I already ran your model as Plane Strain with the workpiece set to your specification of Young's Modulus at 210 MPa. This is 338 times more flexible than aluminium (71000 MPa), which you now tell me is the material of the workpiece. It's no coincidence that 210 MPa is the ultimate tensile strength of a particular type of aluminum. If you don't understand the difference between Strength and Young's Modulus, you need to learn that before you work on a model of the complexity shown below.
This video shows that you need small elements to form chips from the workpiece. I put the small elements along what I thought was the cutting plane, but due to the extremely flexible modulus, the workpiece deformed away and the tool point was pressing on larger elements and began to pass through rather than cut. The best practice is to have a very uniform element size, which I did not in this video.
Explicit Dynamics Body Interactions will automatically take care of all the contacts.

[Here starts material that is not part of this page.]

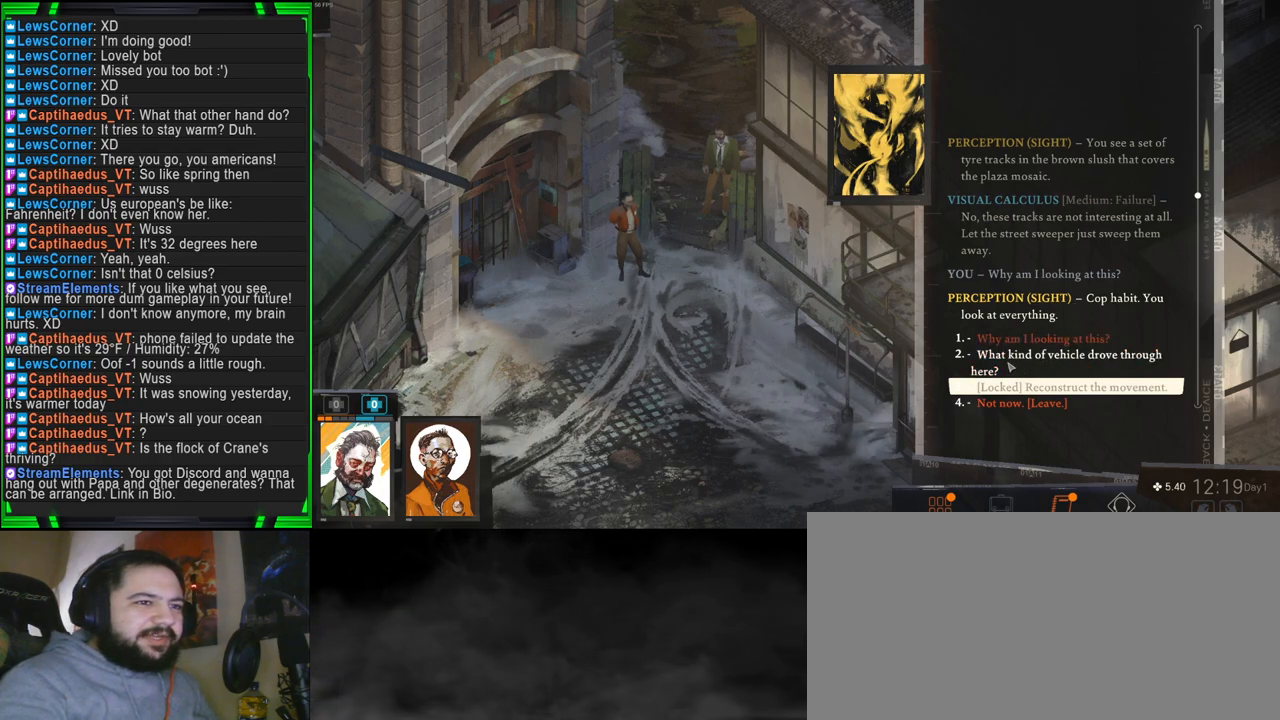
{"keys": [], "mouse": [], "events": []}
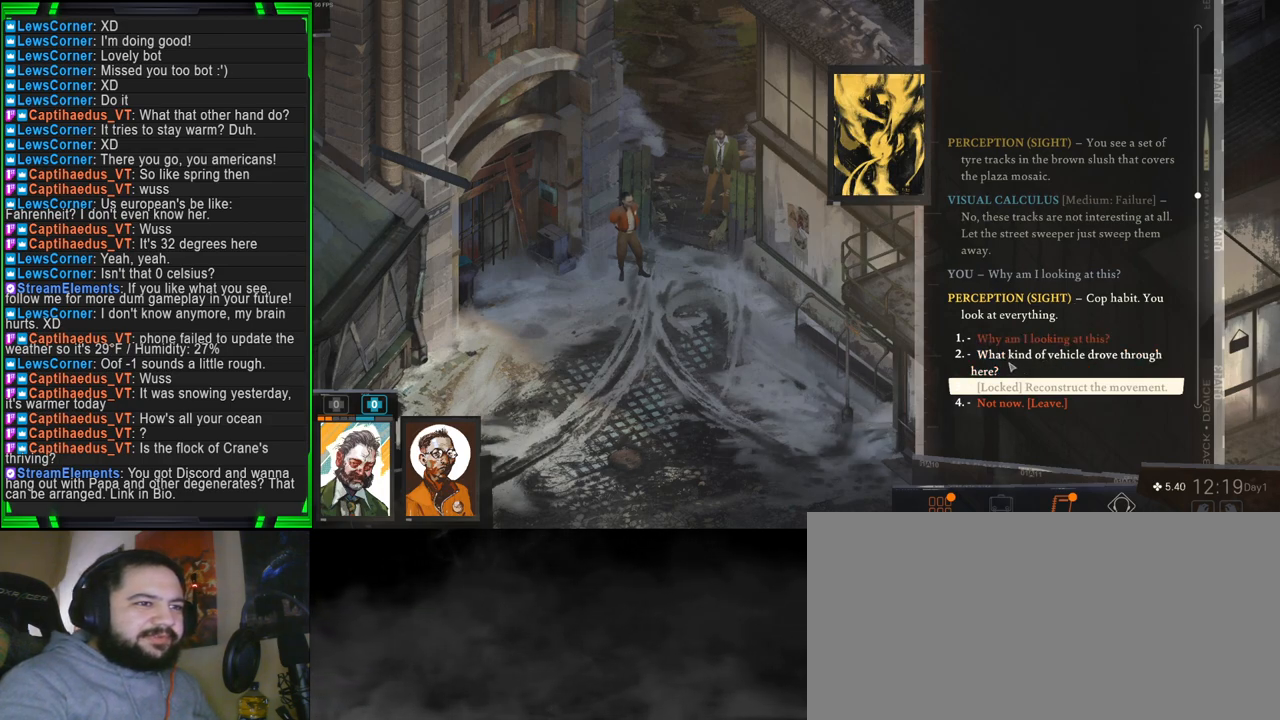
{"keys": [], "mouse": [], "events": []}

Reread 1) in my last post. Your ppt file shows the axis is along the Y-axis in SpaceClaim, but the 2D geometry you provided in the workbench archive still has the axis aligned with the x-axis. Please provide new 2D geometry with the axis on the Y-axis. The displacement of the tool will be along the Y-axis.
Look at the materials in the attached archive that was used to make the above video. You see that I have added Plasticity in the form of Bilinear Isotropic Hardening and Principal Strain Failure. You don't have any plasticity or failure theory in the Aluminum in your archive.
What do you know about the properties of the aluminum of the workpiece? There are many types of aluminum, you need to provide detailed mechanical properties. You should obtain an actual stress-strain curve for an aluminum, then you can get the plasticity closer to reality.